Although EH has been studied intensively over the past decades, it still faces several challenges, hindering quantitative determination of electrostatic potentials. Especially the changes of the properties of an effectively two-dimensional p-n junction when reducing a sample to TEM specimen still pose several problems [1]. Previous works have shown that electric stray fields outside the specimen have an influence on the measurement of the build-in potential in off-axis electron holography [2]. EBIC has, in the past, been used for the mapping of electric fields in SEM. Although, by performing EBIC in a (S)TEM (STEBIC), a higher spatial resolution is achieved [3], it is not yet a common practice and has only recently gained traction due to advancements in the development of biasing holders and STEM units.
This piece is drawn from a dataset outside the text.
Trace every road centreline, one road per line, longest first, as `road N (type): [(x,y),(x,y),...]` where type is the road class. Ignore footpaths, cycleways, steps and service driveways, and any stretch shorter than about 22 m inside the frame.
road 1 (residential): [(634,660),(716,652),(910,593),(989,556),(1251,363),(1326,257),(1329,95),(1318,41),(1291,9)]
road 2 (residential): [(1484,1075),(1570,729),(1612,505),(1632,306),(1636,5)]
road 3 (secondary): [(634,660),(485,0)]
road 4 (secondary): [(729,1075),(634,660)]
Now, STEBIC faces similar challenges that EH had to overcome, while others are still relevant for both methods.

In this work, knowledge gained through EH is used in order to deepen the understanding of collected charge carriers induced by the electron beam in such an effectively two-dimensional p-n junction. As a first step of unifying both methods, STEBIC and EH experiments are performed under the same conditions (i.e. in the same microscope). A symmetrically doped p-n junction in silicon is investigated by both EH and STEBIC (Figure 1). The negative EBIC current measured by STEBIC is proportional to the electric fields in a silicon p-n junction, while the phase shift (Φ) measured in EH is proportional to the electrostatic potential. Thus, its derivation d/dy Φ is comparable to the STEBIC signal. By setting both signals side to side, the STEBIC signal, contrary to EH, mimics the symmetry of the junction"s doping concentration (Figure 2). Under reverse bias (-2 V), the expected increase of the electric field at the junction can be observed. Based on the similar behavior that both methods exhibit under bias, we conduct further exploration of the methods with focus on the width of the recorded profiles. Through finding similarities and differences between the two methods, a pathway to quantitative investigations of electric fields in TEM seems feasible.
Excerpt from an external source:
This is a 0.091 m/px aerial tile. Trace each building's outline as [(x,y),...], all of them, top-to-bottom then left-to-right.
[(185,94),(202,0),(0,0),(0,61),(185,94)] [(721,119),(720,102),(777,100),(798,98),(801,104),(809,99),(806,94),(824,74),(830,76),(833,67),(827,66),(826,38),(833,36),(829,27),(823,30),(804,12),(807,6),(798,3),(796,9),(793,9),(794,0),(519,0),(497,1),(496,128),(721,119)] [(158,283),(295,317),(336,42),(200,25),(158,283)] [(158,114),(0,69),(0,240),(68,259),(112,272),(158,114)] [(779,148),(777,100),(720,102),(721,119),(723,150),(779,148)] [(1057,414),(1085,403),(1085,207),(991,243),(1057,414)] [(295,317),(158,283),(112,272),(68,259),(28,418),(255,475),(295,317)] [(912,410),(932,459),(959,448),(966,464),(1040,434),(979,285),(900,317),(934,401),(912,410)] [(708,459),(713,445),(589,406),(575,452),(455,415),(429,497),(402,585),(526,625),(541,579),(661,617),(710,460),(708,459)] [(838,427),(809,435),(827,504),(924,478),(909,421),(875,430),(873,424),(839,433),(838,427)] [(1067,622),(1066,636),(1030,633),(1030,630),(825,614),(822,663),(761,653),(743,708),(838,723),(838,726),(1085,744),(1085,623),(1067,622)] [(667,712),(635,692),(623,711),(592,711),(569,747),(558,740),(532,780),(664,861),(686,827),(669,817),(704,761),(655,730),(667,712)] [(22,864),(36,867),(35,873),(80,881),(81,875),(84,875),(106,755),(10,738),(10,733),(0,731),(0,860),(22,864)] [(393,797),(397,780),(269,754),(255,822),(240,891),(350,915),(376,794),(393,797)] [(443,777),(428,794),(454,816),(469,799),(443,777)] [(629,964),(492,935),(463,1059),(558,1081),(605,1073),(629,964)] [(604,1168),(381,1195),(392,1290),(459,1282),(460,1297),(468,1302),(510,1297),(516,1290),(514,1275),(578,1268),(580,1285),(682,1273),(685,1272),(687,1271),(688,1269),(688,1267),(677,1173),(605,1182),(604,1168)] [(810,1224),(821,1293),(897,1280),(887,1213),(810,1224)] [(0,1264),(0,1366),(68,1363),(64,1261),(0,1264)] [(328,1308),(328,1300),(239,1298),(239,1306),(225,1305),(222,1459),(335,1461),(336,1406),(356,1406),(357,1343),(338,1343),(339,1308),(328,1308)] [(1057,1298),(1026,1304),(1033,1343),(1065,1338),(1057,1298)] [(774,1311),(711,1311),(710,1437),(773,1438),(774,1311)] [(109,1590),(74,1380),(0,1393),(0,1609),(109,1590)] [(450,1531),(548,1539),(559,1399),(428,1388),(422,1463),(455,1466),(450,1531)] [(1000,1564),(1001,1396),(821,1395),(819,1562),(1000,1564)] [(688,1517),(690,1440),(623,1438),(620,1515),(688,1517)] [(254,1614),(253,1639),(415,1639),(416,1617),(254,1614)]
[1] Ankur Nipane et al., J. Appl. Phys. 122, 194501 (2017)
[2] T. Wagner, PhD-Thesis, TU Berlin (2022)
[3] Aidan P. Conlan et al., J. Appl. Phys. 129, 135701 (2021)

Fig. 1: Overview of the symmetric p-n junction in silicon. Exemplary EBIC, phase and d/dy phase images from the marked areas.

Fig. 2: Electric field in a pn-junction in terms of negative EBIC current from STEBIC and d/dy phase profiles from EH according to marked areas in Fig. 1.